Repository privileges are limited by the database privileges granted to the database user who created the repository. If the database user (one of the default users created in the Administrators group) does not have full database privileges in the repository database, you need to edit the database user to allow all privileges in the database.
Q. I created a new group and removed the Browse Repository privilege from the group. Why does every user in the group still have that privilege?
Privileges granted to individual users take precedence over any group restrictions. Browse Repository is a default privilege granted to all new users and groups. Therefore, to remove the privilege from users in a group, you must remove the privilege from the group, and every user in the group.
Q. I do not want a user group to create or edit sessions and batches, but I need them to access the Server Manager to stop the Informatica Server.
To permit a user to access the Server Manager to stop the Informatica Server, you must grant them both the Create Sessions and Batches, and Administer Server privileges. To restrict the user from creating or editing sessions and batches, you must restrict the user's write permissions on a folder level.
Alternatively, the user can use pmcmd to stop the Informatica Server with the Administer Server privilege alone.
Q. How does read permission affect the use of the command line program, pmcmd?
To use pmcmd, you do not need to view a folder before starting a session or batch within the folder.
Therefore, you do not need read permission to start sessions or batches with pmcmd. You must, however, know the exact name of the session or batch and the folder in which it exists.

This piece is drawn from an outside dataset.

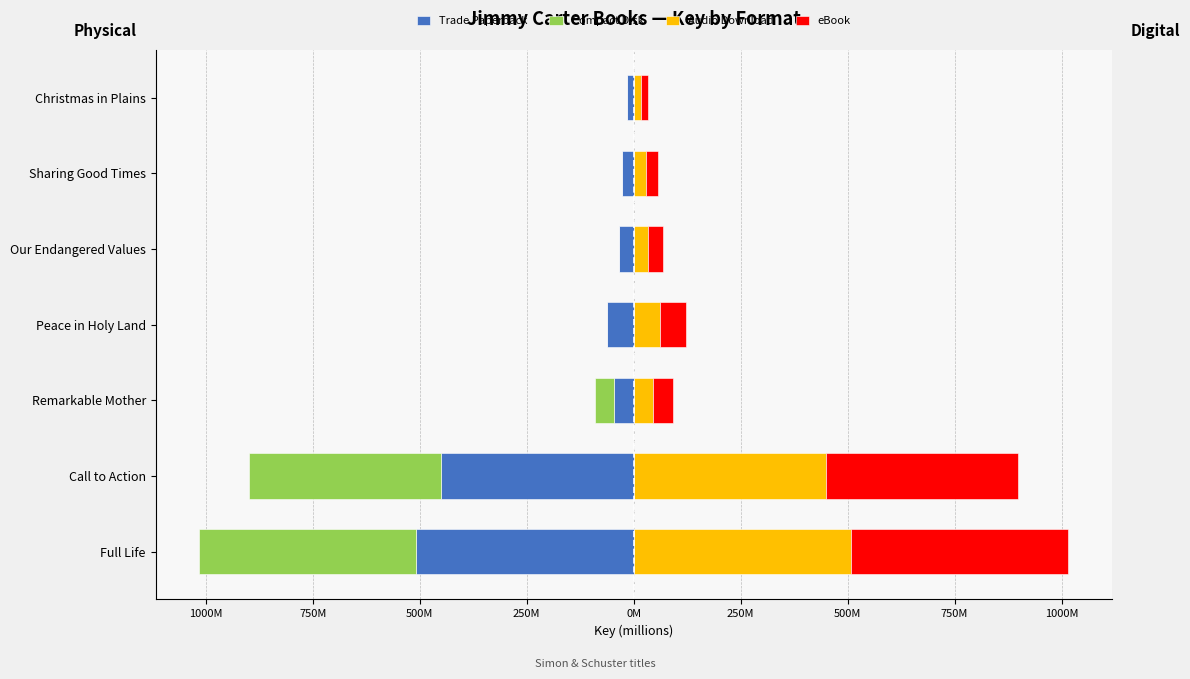

How many bars are there in each group?

4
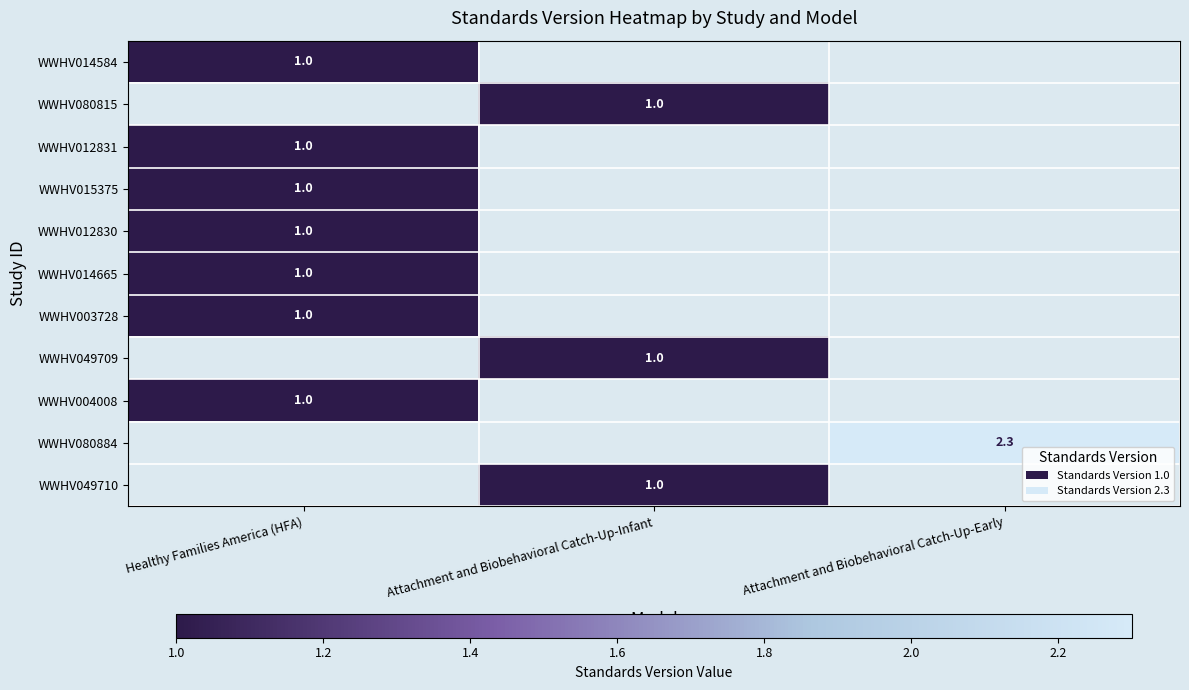

The WWHV015375 series shows 1.0 at Healthy Families America (HFA). True or false?

True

With pmcmd, you can start any session or batch in the repository if you have the Session Operator privilege or execute permission on the folder.
Q. My privileges indicate I should be able to edit objects in the repository, but I cannot edit any metadata.
You may be working in a folder with restrictive permissions. Check the folder permissions to see if you belong to a group whose privileges are restricted by the folder owner.
Q. I have the Administer Repository Privilege, but I cannot access a repository using the Repository Manager.
To perform administration tasks in the Repository Manager with the Administer Repository privilege, you must also have the default privilege Browse Repository. You can assign Browse Repository directly to a user login, or you can inherit Browse Repository from a group.